For Postgres CDC: wal_level = logical, max_replication_slots ≥ 10, max_wal_senders ≥ 10. Restart required.

Full load slow¶

Tune parallelism:

bash cd dms task update --task <id> --parallel-workers 8

Bottleneck identification: - Source disk read saturated → can't go faster - Target write saturated → resize target - Network plane → check inter-region link - Single huge table → table-level parallelism with WHERE slicing

CDC lag climbing¶

dms.cdc.lag_seconds > 30 and rising:

Source generating more events than target can apply
A specific large transaction stuck (DDL on a huge table)
Replication slot conflict (Postgres) — another consumer reading the WAL

Pause writes briefly to let CDC catch up; investigate; resume.
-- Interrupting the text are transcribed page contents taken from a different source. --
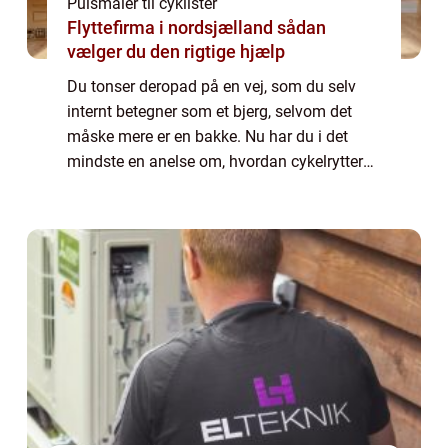
Pulsmåler til cyklister
Flyttefirma i nordsjælland sådan
vælger du den rigtige hjælp
Du tonser deropad på en vej, som du selv
internt betegner som et bjerg, selvom det
måske mere er en bakke. Nu har du i det
mindste en anelse om, hvordan cykelrytterne
har det i de store løb, hvor de skal forcere
bjerg efter bjerg. Faktisk er det førs...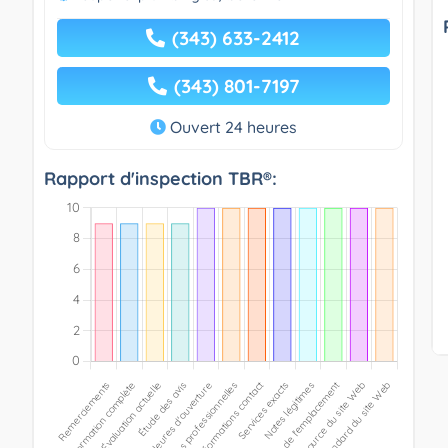
(343) 633-2412
(343) 801-7197
Ouvert 24 heures
Rapport d'inspection TBR®: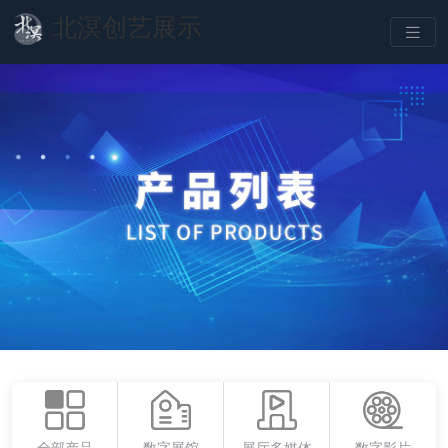
北溟创艺展示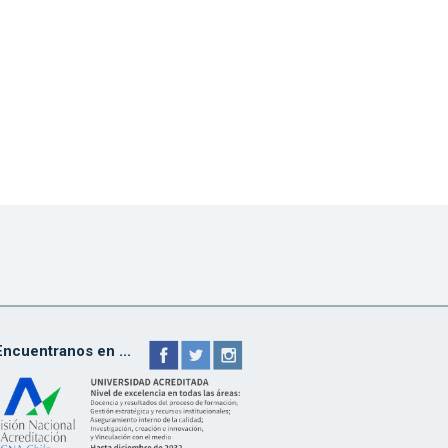
Encuentranos en ...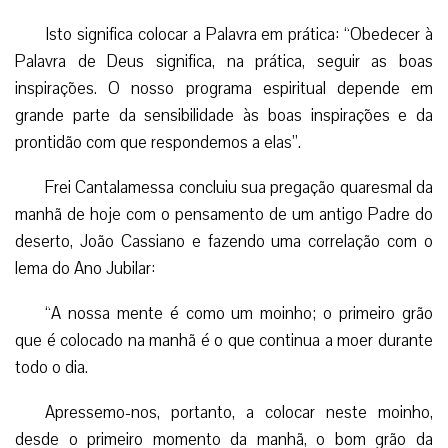
Isto significa colocar a Palavra em prática: “Obedecer à
Palavra de Deus significa, na prática, seguir as boas
inspirações. O nosso programa espiritual depende em
grande parte da sensibilidade às boas inspirações e da
prontidão com que respondemos a elas”.
Frei Cantalamessa concluiu sua pregação quaresmal da
manhã de hoje com o pensamento de um antigo Padre do
deserto, João Cassiano e fazendo uma correlação com o
lema do Ano Jubilar:
“A nossa mente é como um moinho; o primeiro grão
que é colocado na manhã é o que continua a moer durante
todo o dia.
Apressemo-nos, portanto, a colocar neste moinho,
desde o primeiro momento da manhã, o bom grão da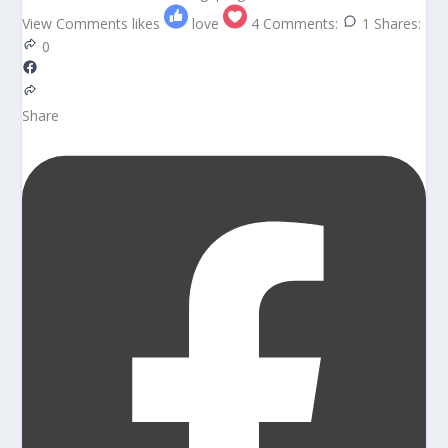
View Comments
likes
love
4
Comments:
1
Shares:
0
Share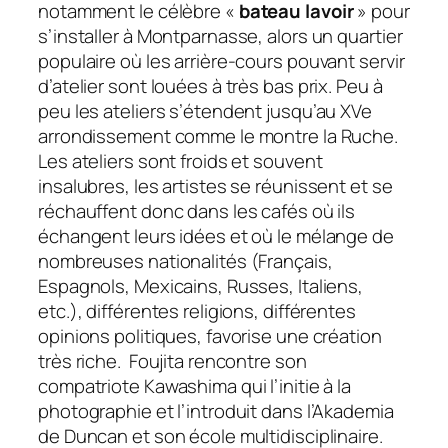
notamment le célèbre «
bateau lavoir
» pour
s’installer à Montparnasse, alors un quartier
populaire où les arrière-cours pouvant servir
d’atelier sont louées à très bas prix. Peu à
peu les ateliers s’étendent jusqu’au XVe
arrondissement comme le montre la Ruche.
Les ateliers sont froids et souvent
insalubres, les artistes se réunissent et se
réchauffent donc dans les cafés où ils
échangent leurs idées et où le mélange de
nombreuses nationalités (Français,
Espagnols, Mexicains, Russes, Italiens,
etc.), différentes religions, différentes
opinions politiques, favorise une création
très riche. Foujita rencontre son
compatriote Kawashima qui l’initie à la
photographie et l’introduit dans l’Akademia
de Duncan et son école multidisciplinaire.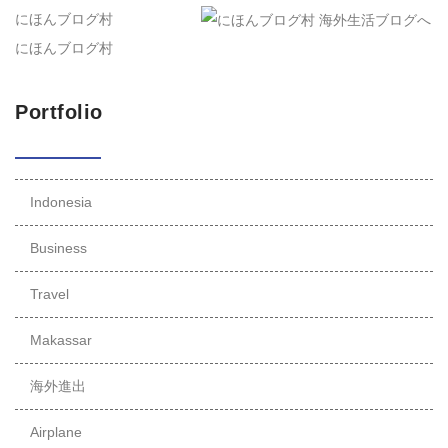
にほんブログ村
にほんブログ村
Portfolio
Indonesia
Business
Travel
Makassar
海外進出
Airplane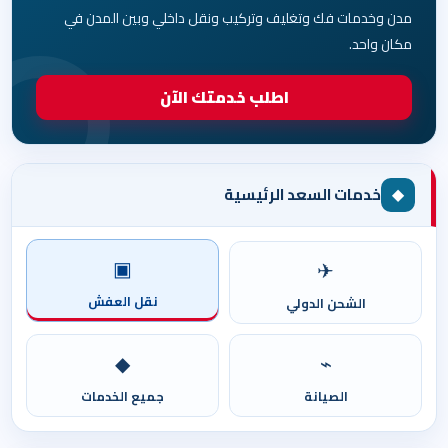
مدن وخدمات فك وتغليف وتركيب ونقل داخلي وبين المدن في
مكان واحد.
اطلب خدمتك الآن
◆
خدمات السعد الرئيسية
▣
✈
نقل العفش
الشحن الدولي
◆
⌁
الصيانة
جميع الخدمات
"Replication slot was removed"¶

A Postgres replication slot lost during a primary failover or manual cleanup. CDC can't resume from a missing slot.

Re-create the slot on the source
Re-bootstrap the task (full load again, then CDC)

Data drift after cutover¶

Source and target counts don't match, or specific rows differ:

bash cd dms validate --task <id> --tables 'public.orders' --sample 10000

Common causes: - Trigger on source modified data after the task started; trigger fired on target too (double-apply) - Sequence values not migrated; new inserts on target reused IDs - Default values differed between Oracle and Postgres conversion

Schema conversion gaps¶

After Oracle→Postgres conversion, things that often need manual review: - Stored procedures with Oracle-specific syntax - Materialized views - Indexes with function expressions - Trigger logic

DMS reports unresolved issues in the assessment; address before cutover.